### Problem
Using the listing that follows, filter out every line lacking the string "analysis" and return the rest.

### Given material
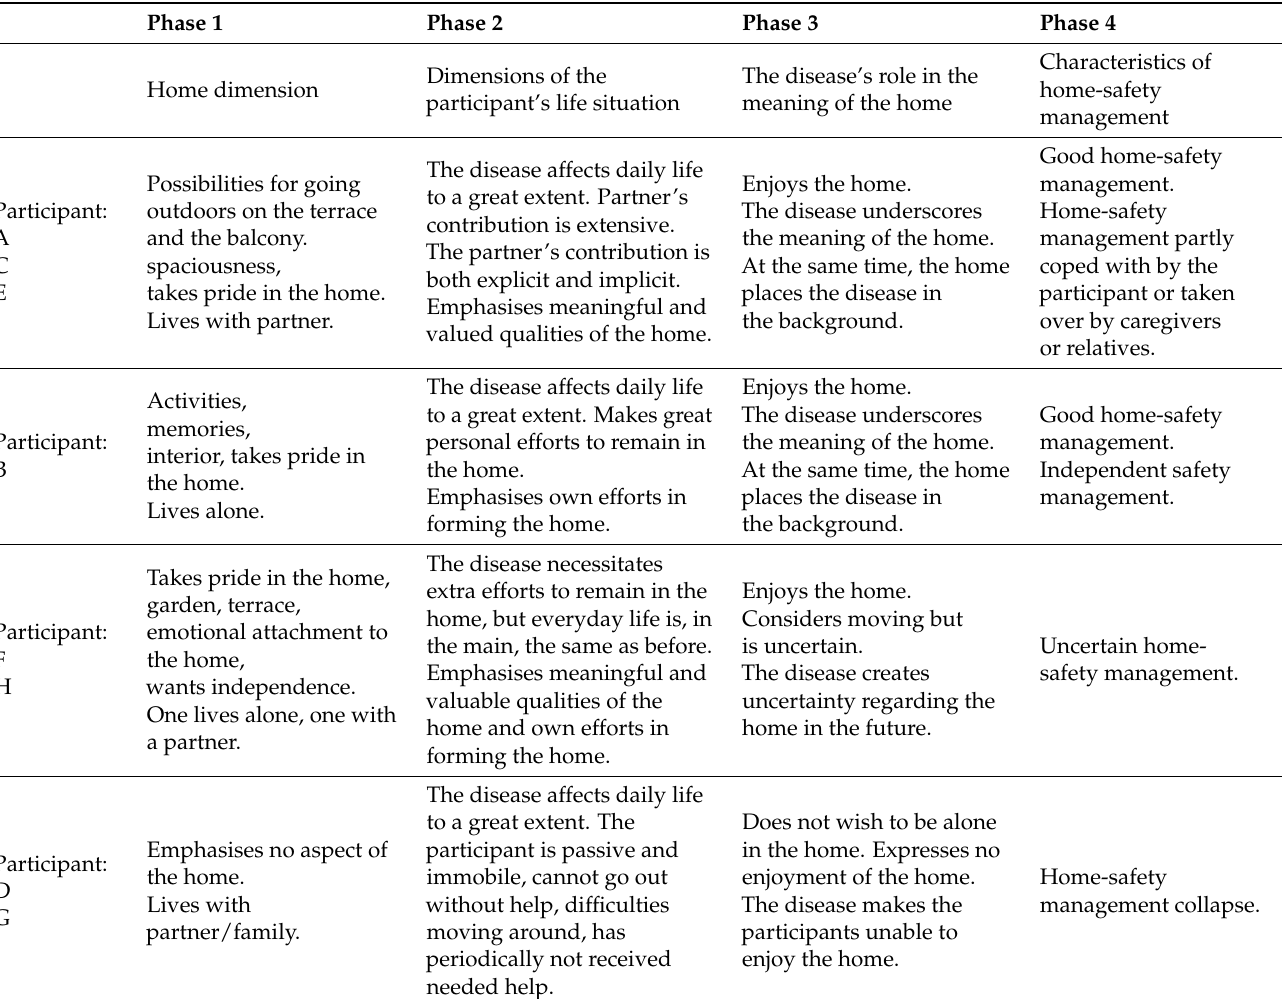
Table 3. Schematic overview of analysis phases and the characteristics of the participants and their connected home-safety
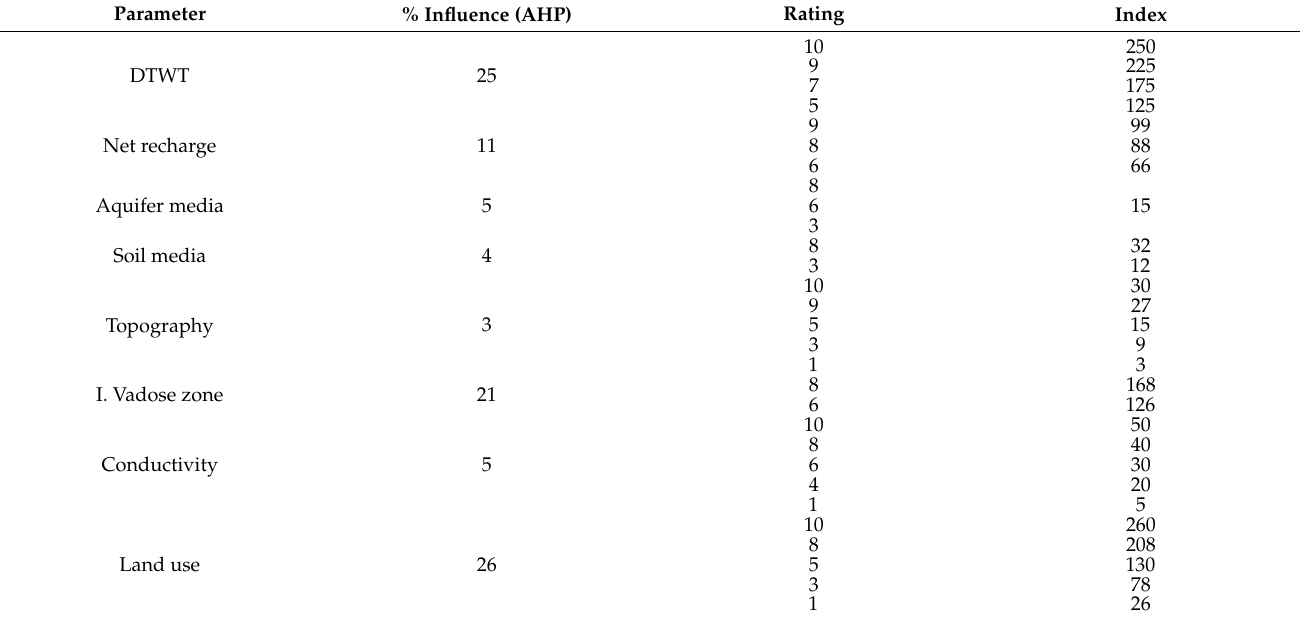
Table 3. The percentage influence of the DRASTIC-LU/LC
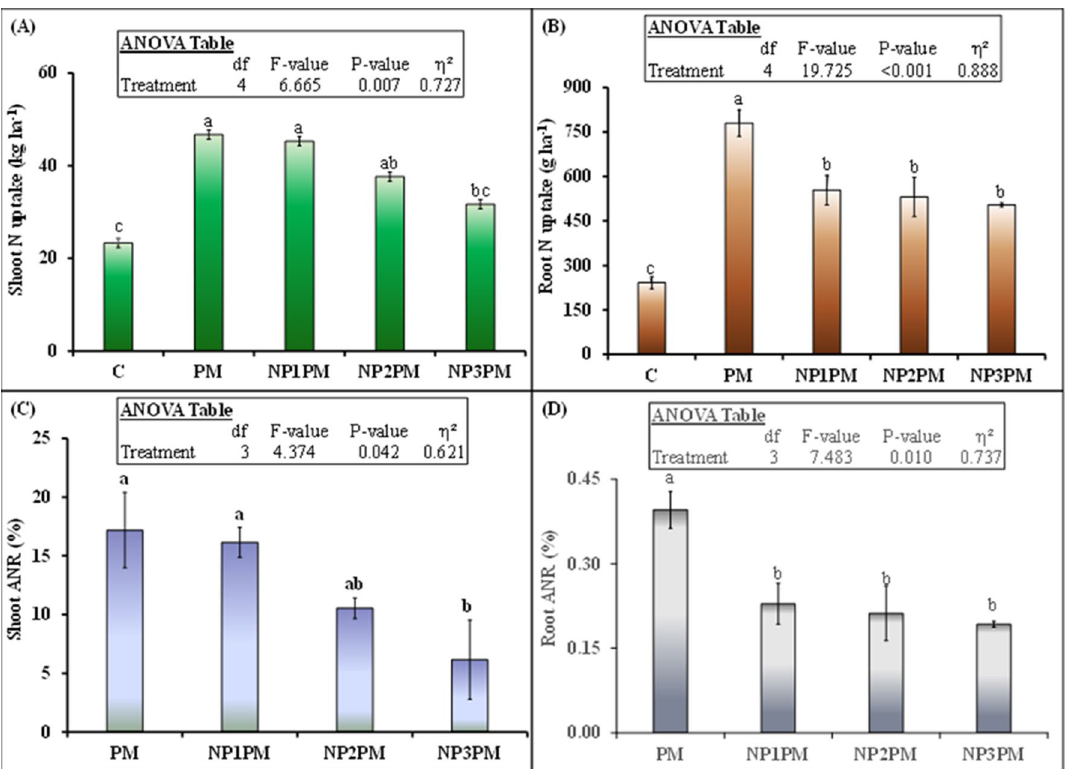
Figure 4. Mean (n = 3) ryegrass ( A ) shoot (cumulative of 3 cuts), ( B ) root N uptake as well as shoot ( C ) and root apparent N recoveries ( D ) after sole and combined application of poultry manure (PM) with nickel nanoparticle (NP). Treatments abbreviation can be found in the legend of Fig. 1. Error bars showed standard errors (± 1 SE) of the mean. Different small letters illustrated significant differences among treatments at a 5% probability level after the Tukey-HSD test. Inset table represented the outcomes of analysis of variance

### Response
Table 3. Schematic overview of analysis phases and the characteristics of the participants and their connected home-safety
Figure 4. Mean (n = 3) ryegrass ( A ) shoot (cumulative of 3 cuts), ( B ) root N uptake as well as shoot ( C ) and root apparent N recoveries ( D ) after sole and combined application of poultry manure (PM) with nickel nanoparticle (NP). Treatments abbreviation can be found in the legend of Fig. 1. Error bars showed standard errors (± 1 SE) of the mean. Different small letters illustrated significant differences among treatments at a 5% probability level after the Tukey-HSD test. Inset table represented the outcomes of analysis of variance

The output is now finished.